#### What you will do:
Reproduce the entries below with "chart" swapped for "graph" wherever it occurs, keeping everything else unchanged, and leave out the pictures.

#### Given data:
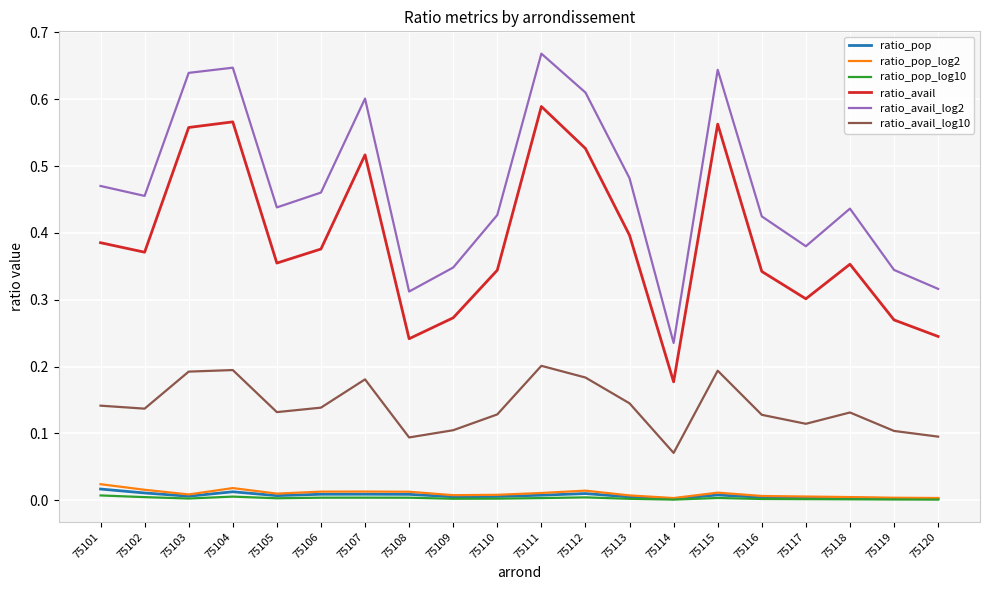

How many distinct data groups are displayed?

6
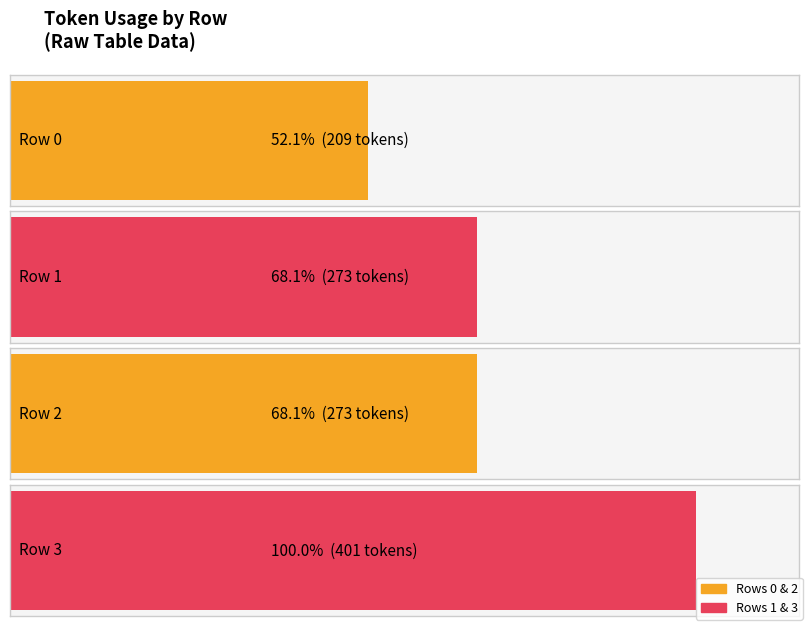

Count the number of categories in the chart.

4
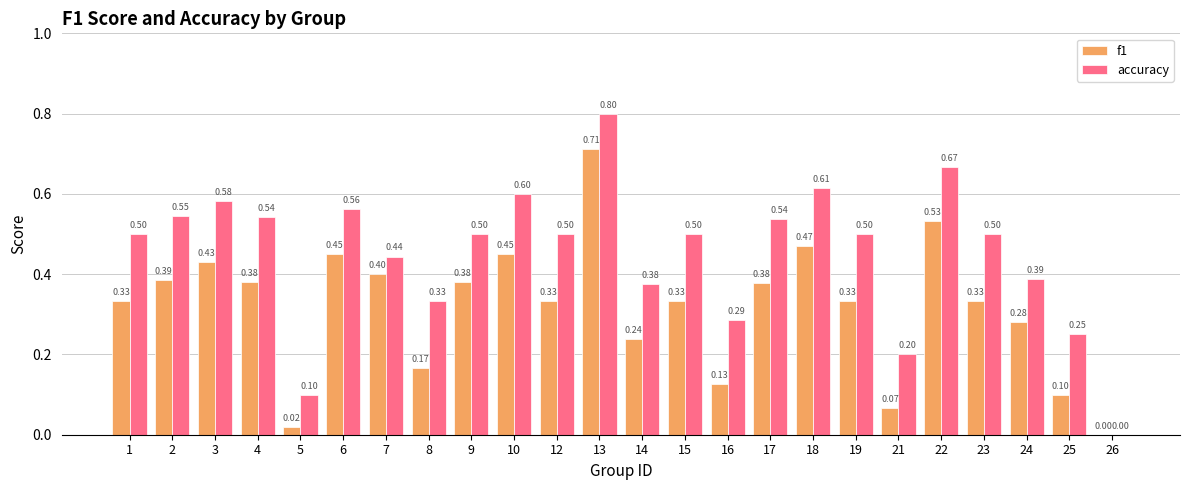

How many data points does each series have?

24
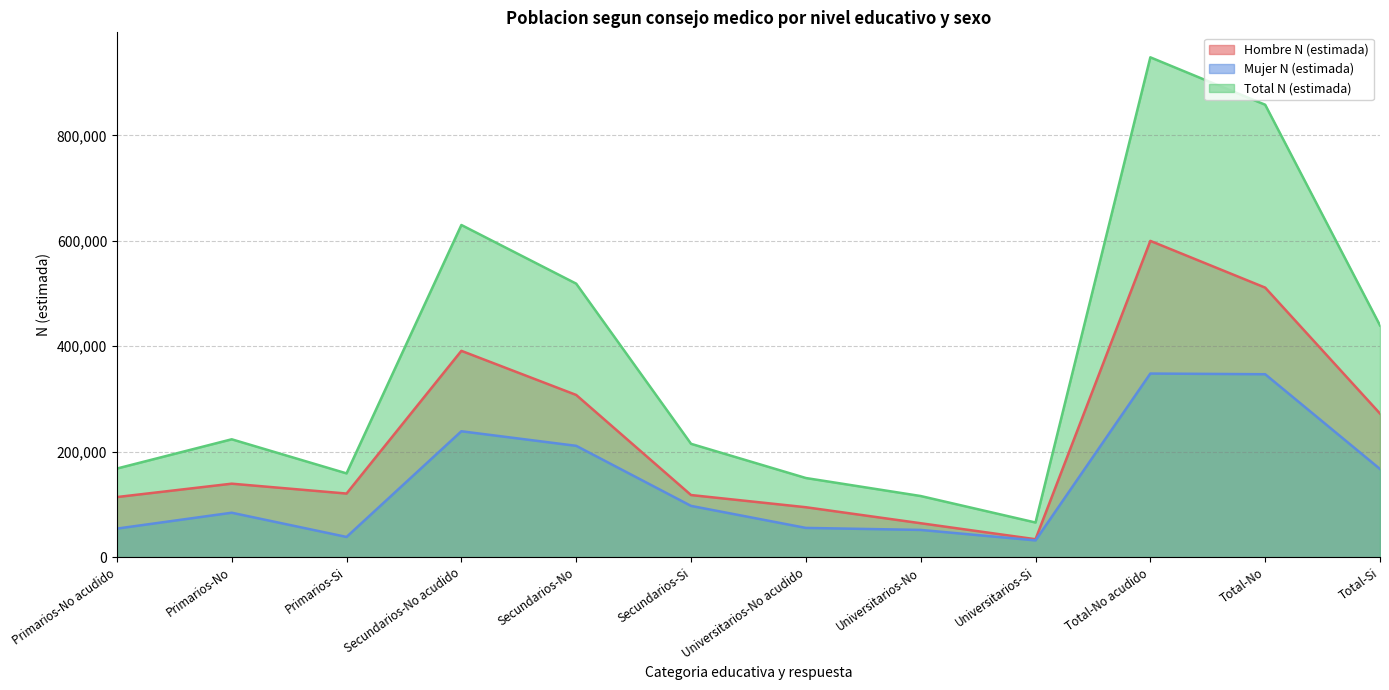

Which category has the highest value across all series?

Total-No acudido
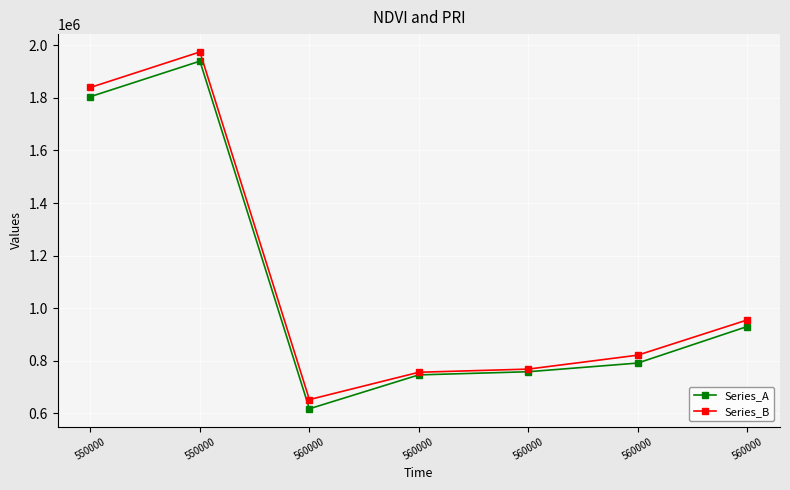

How many categories are shown in the chart?

7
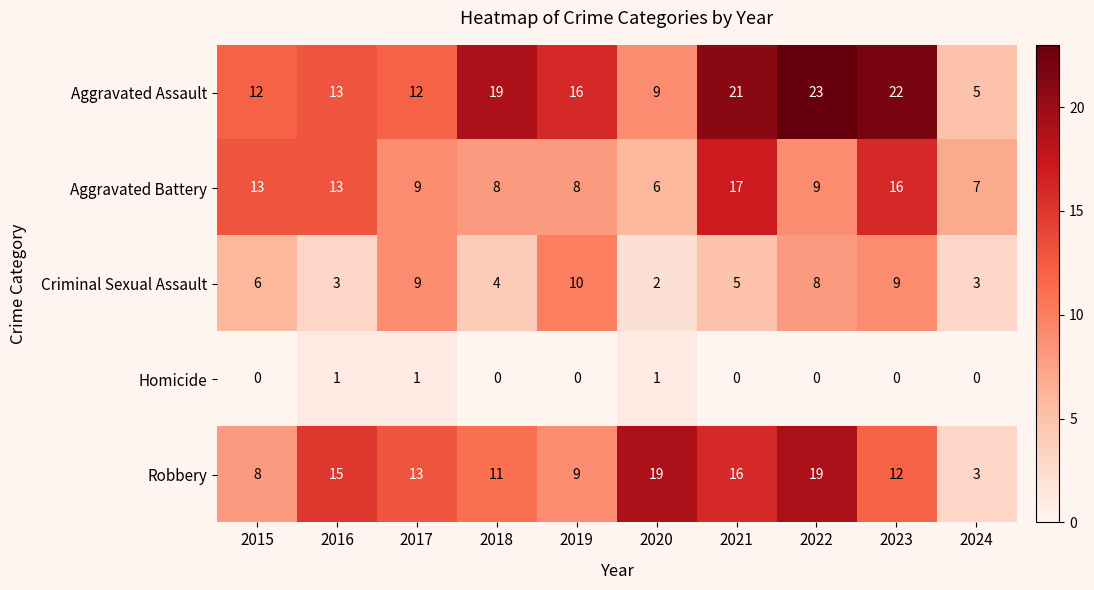

What is the difference between the second highest and second lowest values in the Criminal Sexual Assault series?

6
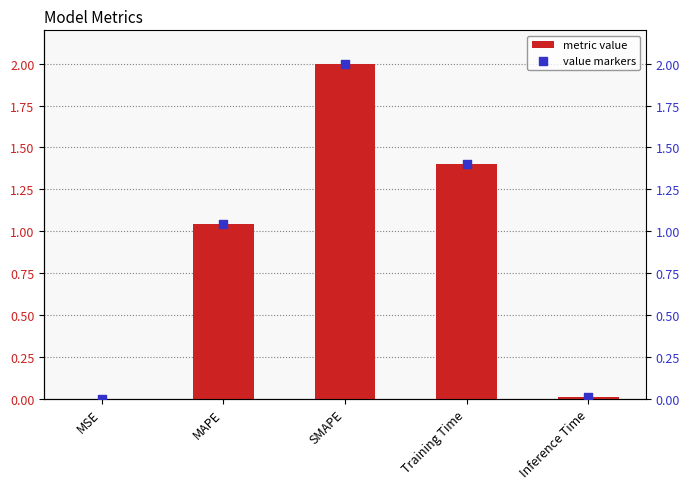

Which series contains the lowest Y value?

col_1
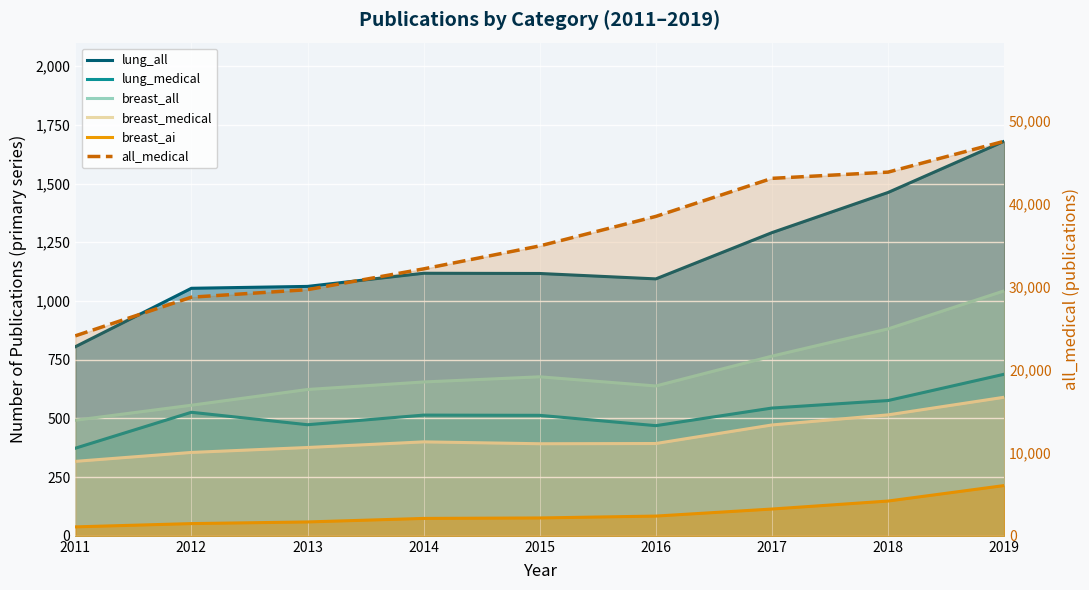

What is the smallest value displayed?

38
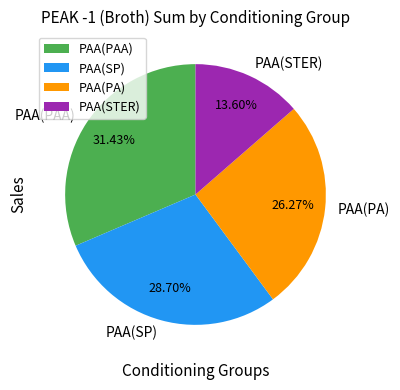

How many slices are in this pie chart?

4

#### Response to this task:
How many distinct data groups are displayed?

6

Count the number of categories in the graph.

4

How many data points does each series have?

24

Which category has the highest value across all series?

Total-No acudido

How many categories are shown in the graph?

7

What is the difference between the second highest and second lowest values in the Criminal Sexual Assault series?

6

Which series contains the lowest Y value?

col_1

What is the smallest value displayed?

38

How many slices are in this pie graph?

4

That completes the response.